Finetuned RT-DETR model to extract tables from IRS 1040 2023 forms

For IRS from 1040 document data parsing, I have previously uploaded a trained Donut model that is based on vision transformers. The donut model can perform single-shot parsing of 1040 forms and return parsed form values in json format. Vision transformers are cutting edge AI models, they still have some limitations when performing OCR related tasks, where they sometimes hallucinate. Secondly, they do not provide confidence level for extracted fields data, this makes it extremely challenging in making downstream decisions on when to accept a particular field value or drop the parsed value.

Especially when dealing with financial data, like Form 1040, accuracy and confidence values are of utmost importance.

This article provides a working example of using multiple AI models to perform OCR of the form 1040 and extract text values in json format with confidence levels for each field.

 -----------------------
| Classification Model  |    (Model is used to classify IRS Form 1040 by page)
 ----------------------- 
         |
         |
         |
 -----------------------
|       RT-DETR         | 
| Object Detection Model|    (Model trained to extract header and tables from Form 1040)
 -----------------------
         |
         |
         |
 -----------------------
|   Table Transformer   |  (Table transformer model along with OCR models 
|   Text OCR            |  i.e.
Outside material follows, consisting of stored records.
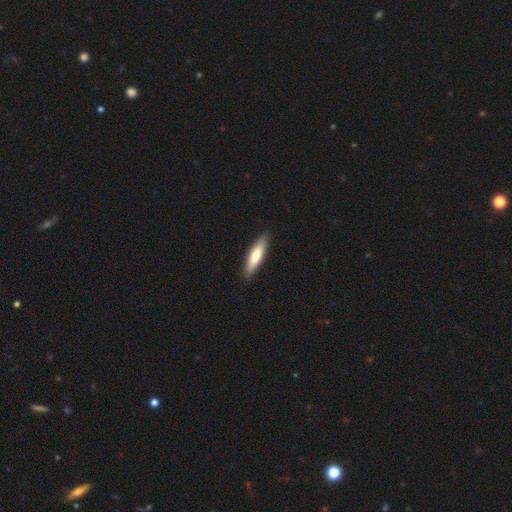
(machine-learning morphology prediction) Smooth or featured? smooth (70%)
How rounded? cigar-shaped (71%)
Merging? none (90%)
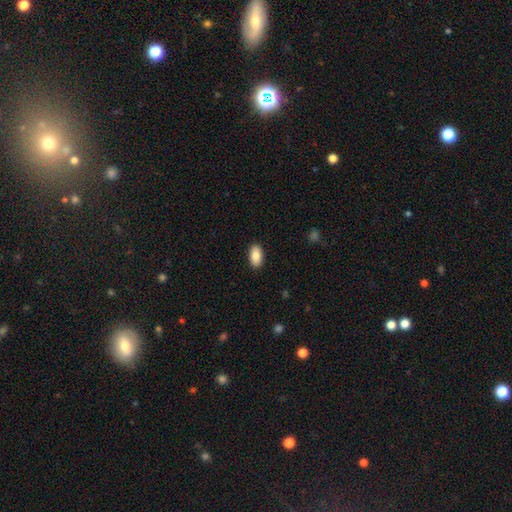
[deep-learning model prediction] This is clearly a smooth galaxy (87%). How rounded: clearly in between (94%). Merging: clearly none (90%).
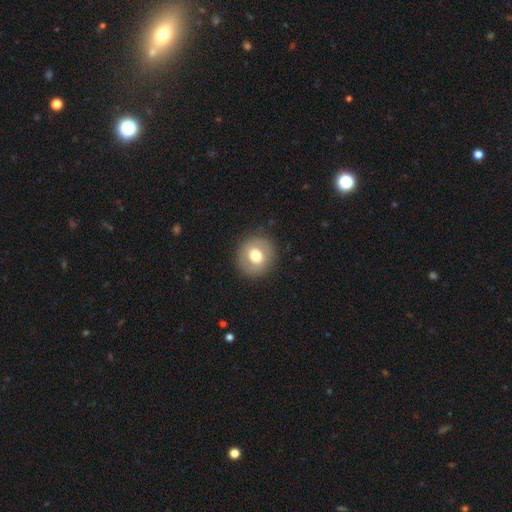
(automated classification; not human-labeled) This appears to be a smooth galaxy with no disk features (69%) that is round (89%). Merging: none (88%).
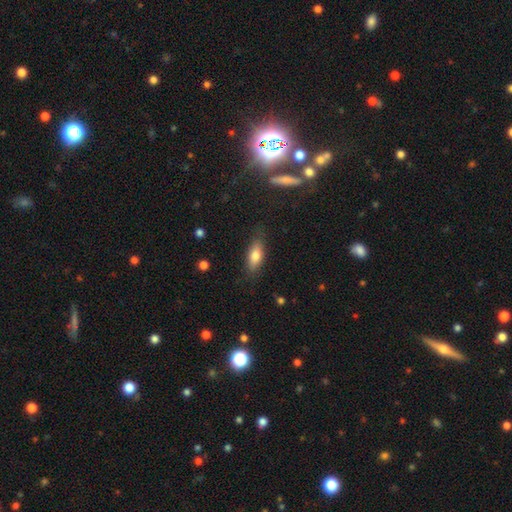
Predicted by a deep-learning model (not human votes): Q: Smooth or featured?
A: smooth (75%); runner-up: featured or disk (18%)
Q: How rounded?
A: in between (74%); runner-up: cigar-shaped (23%)
Q: Merging?
A: none (79%); runner-up: minor disturbance (16%)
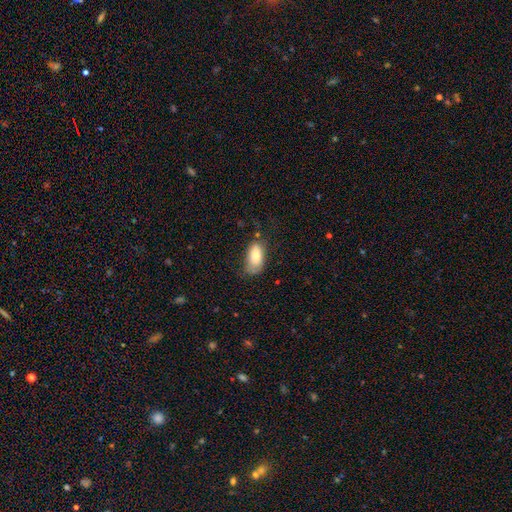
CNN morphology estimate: Smooth or featured: smooth — 81% (featured or disk — 12%)
How rounded: in between — 92% (cigar-shaped — 5%)
Merging: none — 52% (minor disturbance — 34%)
PaddleOCR or Tesseract to parse field data)
 -----------------------

Classes for form 1040

The RT-DETR model is finetuned with 6 classes related to 1040 2023 form.

Page 1 classes

1040_pg1_header - represents the header of the page 1

1040_pg1_tax_tbl - represents a table with financial values

1040_pg1_sch_b - represents a table with schedule b financial values

Page 2 classes

1040_pg2_tax_tbl

1040_pg2_pay_tbl

1040_pg2_signature_frm

Fake Synthetic Data for IRS 1040 2023 Form Page 1

Cropped - Class: 1040_pg1_header

Cropped - Class: 1040_pg1_tax_tbl

Cropped - Class: 1040_pg1_sch_b

Fake Synthetic Data for IRS 1040 2023 Form Page 2

Cropped - Class: 1040_pg2_tax_tbl

Cropped - Class: 1040_pg2_pay_tbl

Cropped - Class: 1040_pg2_signature_frm

from ultralytics import RTDETR
import cv2
import supervision as sv 

# --------------------------
model_file = 'replace with path to model file /1040_2023_v1.pt'

# Load a trained model from local path
model = RTDETR(model_file)

# Display model information (optional)
model.info()

image_path = 'path to source image'

# read src image
img = cv2.imread(image_path)

# perform inference
results = model.predict(img, imgsz=1024) #imgsz is set to 1024 as the model is finetuned with this size

# use the supervision library for parsing results and generating redline boxes
detections = sv.Detections.from_ultralytics(results[0])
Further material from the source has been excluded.